Aren't they going to eventually be able to just beam people where they want to go? I wonder how much that will cost the passenger.

Of course, assuming they haven't invented mobile phones into obsolescence, maybe there will be an app to beam you where you want to go.

There is still an inexpensive way of traveling - walking . . .

"Everywhere is within walking distance - if you have the time."
- Steven Wright
fountainhall

Re: Fly Los Angeles to Tokyo in 3 Hours......Boeing Plan

Post by fountainhall »

Gaybutton wrote:There is still an inexpensive way of traveling - walking . . .
Transatlantic and transpacific? You need Jesus somewhere in your name!! :o :o
firecat69

Re: Fly Los Angeles to Tokyo in 3 Hours......Boeing Plan

Post by firecat69 »

There are many scientists that believe there is no fundamental law telling us that beaming us around the world is impossible. Some scientists think by 2080 and of course at that time there will be no need for airplanes.
Jun

Re: Fly Los Angeles to Tokyo in 3 Hours......Boeing Plan

Post by Jun »

Undaunted wrote:Who thought the internet was likely?
Exactly. Quite a few of these transformational technologies are ideas which had not even being thought of 50 years ago, particularly something like smart phones. They have gone from nowhere to almost universal adoption.

Supersonic passenger flight is in a different category. This is not new, it's a known technology and has so far proven impossible to do economically. The planes were under development over 50 years ago & Concorde actually flew about 49.5 years ago. The Russians also had one, even demonstrated at the Paris air show a few years later, although not entirely successfully.
Supersonic passenger flight is simply not economic and seeing large supersonic aircraft in regular service remains unlikely.

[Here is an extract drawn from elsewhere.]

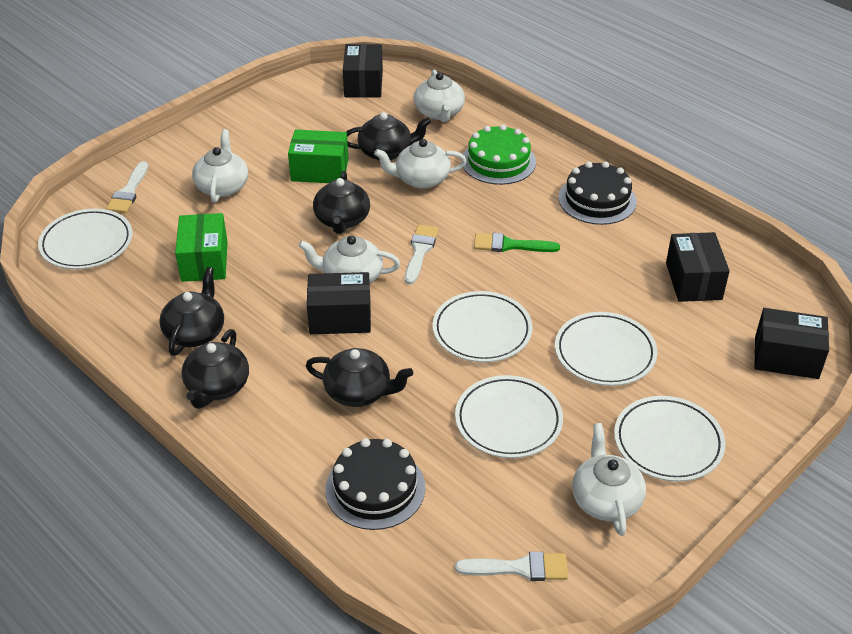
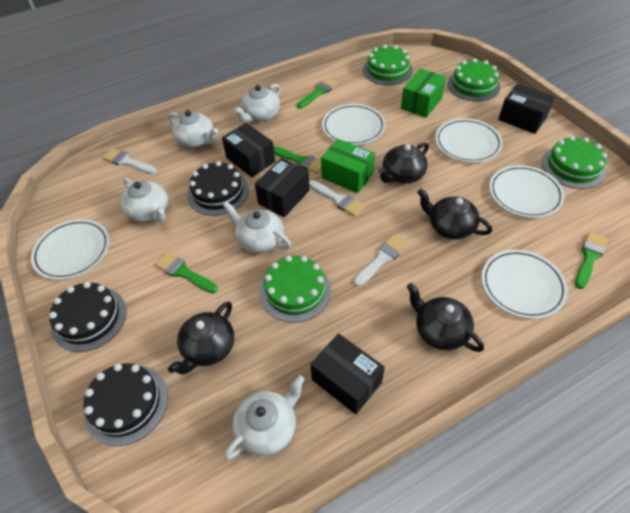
black cake: 2 -> 3
black teapot: 5 -> 4
green brush: 1 -> 4
green cake: 1 -> 4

There will be new technologies which we have not even thought of, implemented at great speed. Meanwhile some old problems will remain unsolved.
fountainhall

Re: Fly Los Angeles to Tokyo in 3 Hours......Boeing Plan

Post by fountainhall »

Jun wrote:The Russians also had one, even demonstrated at the Paris air show a few years later, although not entirely successfully
Some may not recall what was dubbed the Konkordski because of its many outward similarities to the Concorde. It broke up spectacularly coming out of a steep dive at the 1973 Paris Air Show. That killed its sales potential. After a second one crashed, an upgraded version was produced but confined to just a few routes within Russia. It was withdrawn from passenger service after only 55 flights. Reduced to carrying cargo, it was retired from all commercial activity in 1983.

firecat69

Re: Fly Los Angeles to Tokyo in 3 Hours......Boeing Plan

Post by firecat69 »

At least this is a fun thread to look into the future rather then all the threads on Trump and soon his new buddy Putin. The trouble with the children being detained fiasco, is that it sucks all the oxygen out of the room and hardly anyone notices that Kim is cheating already. Putin will be doing it right in front of Trump.